DGB Nord fordert Gesetz gegen den Missbrauch von Werkverträgen
Massenhafte Werkverträge darf es im Norden nicht mehr geben. Der Deutsche Gewerkschaftsbund Nord (DGB Nord) fordert die norddeutschen Schlachthofbetreiber auf, keine neuen Werkverträge abzuschließen und ihre Beschäftigten unbefristet fest anzustellen. „Schlachthofarbeiter müssen tariflich entlohnt und unbefristet beschäftigt werden. Die neue Selbstverpflichtung der Fleischwirtschaft ist erst der Anfang. Das Lohndumping im Norden muss gründlich beendet werden“, sagt Uwe Polkaehn, Vorsitzender des DGB Nord.

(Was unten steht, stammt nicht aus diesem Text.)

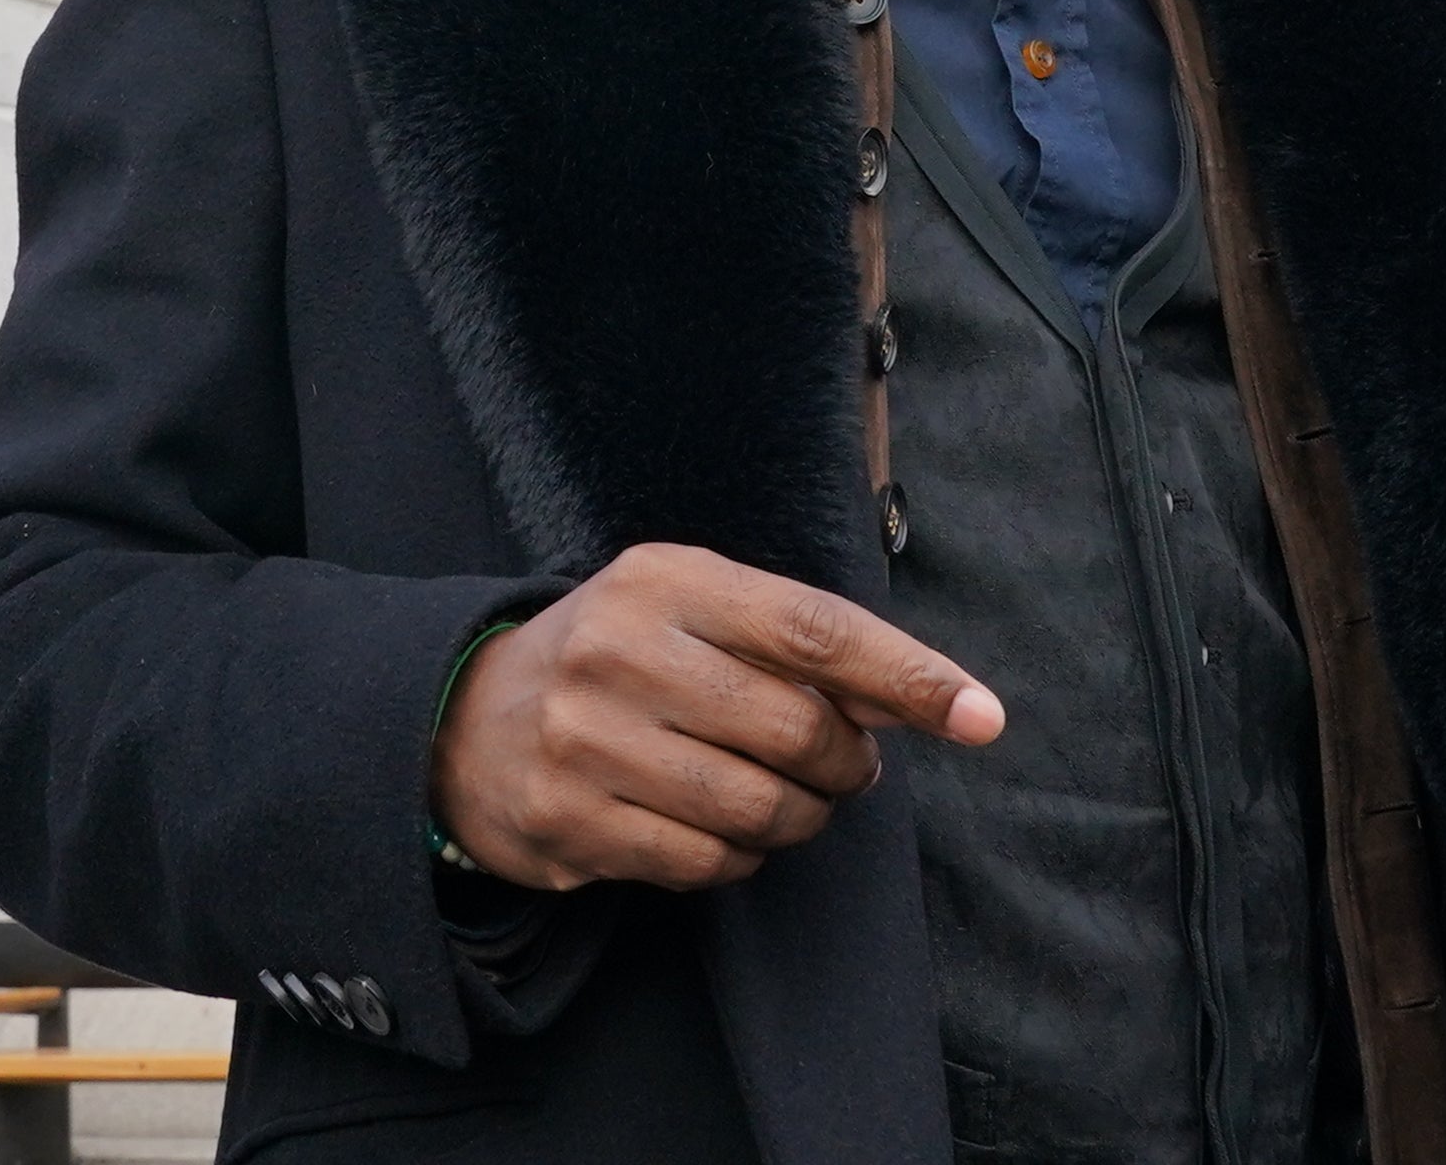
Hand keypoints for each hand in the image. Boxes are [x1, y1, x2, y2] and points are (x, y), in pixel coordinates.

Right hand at [429, 543, 1003, 893]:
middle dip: (848, 764)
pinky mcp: (568, 823)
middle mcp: (620, 652)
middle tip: (847, 768)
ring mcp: (588, 743)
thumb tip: (917, 694)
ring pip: (759, 810)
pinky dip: (740, 858)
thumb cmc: (615, 655)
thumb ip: (794, 641)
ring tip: (789, 801)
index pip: (814, 629)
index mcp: (665, 581)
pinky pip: (705, 864)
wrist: (464, 718)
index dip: (909, 675)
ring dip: (801, 819)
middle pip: (797, 731)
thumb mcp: (692, 609)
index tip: (981, 715)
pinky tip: (723, 829)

Auf einem Spitzentreffen im Bundeswirtschaftsministerium hatten sich die größten Unternehmen der deutschen Fleischwirtschaft auf eine Selbstverpflichtung verständigt. Die Unternehmen kündigen darin an, bis Juli 2016 ihre Strukturen so umzustellen, dass die in ihren Betrieben eingesetzten Beschäftigten in einem in Deutschland gemeldeten, sozialversicherungspflichtigen Beschäftigungsverhältnis arbeiten. Die Selbstverpflichtung enthält zudem ein Bekenntnis der Fleischwirtschaft dazu, die Stammbelegschaft zu erhöhen. Die Fortschritte in diesem Bereich sollen jährlich in einem Branchenbericht dokumentiert werden. Die Unterzeichner werden zudem die Betriebsräte über den Einsatz von Werkverträgen informieren und anhören. Immer wieder hatte die Gewerkschaft Nahrung-Genuss-Gaststätten (NGG) die Missstände zulasten von Beschäftigten in der Fleischindustrie kritisiert.
Uwe Polkaehn: „Wir brauchen ein Gesetz gegen den Missbrauch von Werkverträgen, mehr Rechte für Betriebsräte und eine Beweislastumkehr. Unternehmen mit Werkvertragsvereinbarungen müssen nachweisen, dass der Werknehmer auch tatsächlich die volle Autonomie über die Herstellung des Werkes behält. Nur so kann dem Missbrauch Einhalt geboten werden. Der Missbrauch von Werkverträge spaltet z.B. Arbeitsprozesse in willkürlich zugeschnittene Kleinstgewerke auf, die sich im Gestrüpp von Subunternehmer-Ketten verlieren. So werden tarifliche Standards unterlaufen und Arbeitnehmerinnen und Arbeitnehmer immer wieder um ihre Rechte und ihren Lohn gebracht. Arbeitnehmer und Betriebsräte brauchen ein Gesetz, das ihnen den Rücken stärkt. Der tarifliche Branchenmindestlohn in der Fleischwirtschaft gilt seit August 2014, die Selbstverpflichtung ist überfällig. Die Arbeitgeber müssen Schluss machen mit skandalösen Arbeitsbedingungen, unbezahlter Arbeit und überteuerten Bruchbuden, in denen viele osteuropäische Arbeiter leben müssen. Auch für die Kontrollbehörden bleibt dies ein großes Thema. Auch um die Einhaltung der Selbstverpflichtung engmaschig zu kontrollieren.“
Zum Hintergrund:
In der Fleischindustrie gilt seit August 2014 ein Mindestlohn, der ab 1. Oktober 2015 bei 8,60 Euro liegen wird. Dieser Mindestlohn – dafür hat die Gewerkschaft Nahrung-Genuss-Gaststätten (NGG) gesorgt – gilt auch für die vielen Beschäftigten aus Polen, Rumänien und Bulgarien, die bis dahin als entsandte Beschäftigte zum Mindestlohn ihres Landes legal ausgebeutet werden konnten. Da sich das Geschäft mit der Entsendung nicht mehr in dem Masse lohnt wie früher, haben viele Subunternehmer in den vergangenen Monaten Dienstleistungsfirmen in Deutschland gegründet, mit denen nun Werkverträge in der Fleischindustrie abgewickelt werden. Da für diese neu gegründeten Dienstleister schon jetzt das deutsche Arbeitsrecht gilt, ist die Selbstverpflichtung der Fleischindustrie lediglich das Nachvollziehen einer Entwicklung, die durch den Branchenmindestlohn in Gang gebracht werden konnte.